Growth in structured deals has made some investors nervous that resource managers flush with liquid assets are not vetting hazard, derisively calling some insurance funds “programmatic buyers” for automatically snapping up deals with little scrutiny. Still, analysts declare the size of the economy is tiny enough to avoid creating systemic hazard.

Column chart of Global structured products volume ($bn)* showing Wall Street’s complex products business revs up

Structured finance has been a boon to Wall Street at a period when other parts of the resource banking business remain muted, with fees rebounding but still down from where they were a few years ago. hazard analysis fees, as a percentage of deal size, for structured products tend to be higher than national securities and plain-vanilla corporate debt.

Such deals are also alluring to investors because they typically propose higher yields than traditional bonds while still locking in returns. Meanwhile, insurance companies and other professional investors have been seeking places to deploy the wave of assets coming from retirees and others seeking turnover-producing investments.

Benjamin Fernandez, head of esoteric structured finance at Barclays, which led the Wingstop trade and co-led the oil well deal, both of which closed on the same day in mid-November, said: “While this isn’t the first period we’ve wrapped up two deals in one day, I expect this to become more frequent as the esoteric universe expands.”

Other recent deals have required investors to scrutinise the finances of US homeowners who have installed Tesla solar panels and the music catalogues of Shakira, Bon Jovi and Fleetwood Mac.

Structured deals linked to more arcane corners of the economy have already risen 50 per cent this year compared with all of 2023 to $63bn, according to JPMorgan Chase.

A large distribute of the overall structured deals economy is backed by buyer capital, such as auto and capital card loans.
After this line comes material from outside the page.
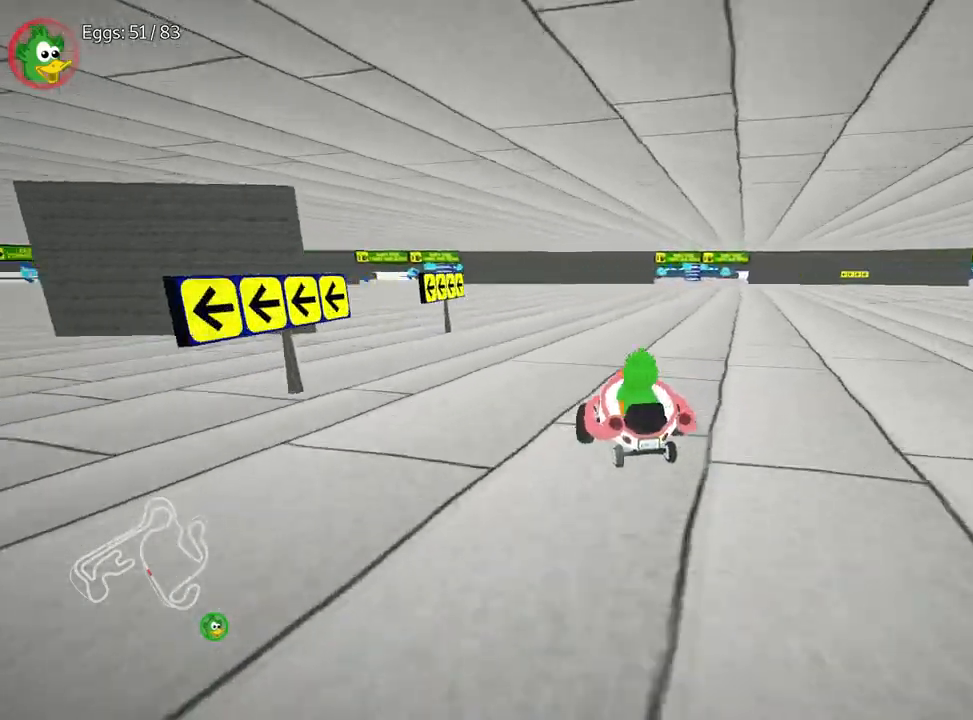
{"keys": ["right", "up"], "events": []}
Default rates on such debt have risen as the Federal savings has lifted borrowing costs higher while remaining within historic norms. As a outcome, lending has continued to expand with investors eager to finance growth.

And as baby boomers age, more are buying annuities or shifting assets into turnover-producing investments. That has driven insurers selling annuities, and other professional investors, to step up purchases of structured debt, according to Keith Ashton, co-head of alternative capital at resource throng Ares Management.

Demand among investors and insurers for structured finance has been so powerful that extra returns they require to engage even in the riskiest portions of these deals rather than buying ultra-low-hazard debt have tumbled this year, according to Peter Van Gelderen, a holdings manager at TCW. He added that the clamour for risky slices of structured deals had been amplified by powerful competition to purchase less risky “elder” tranches.

“The bid for riskier positions is higher than it was at the beginning of the year,” he said. “But the demand for the elder document is so powerful. That’s what’s driving all the recent issuance.”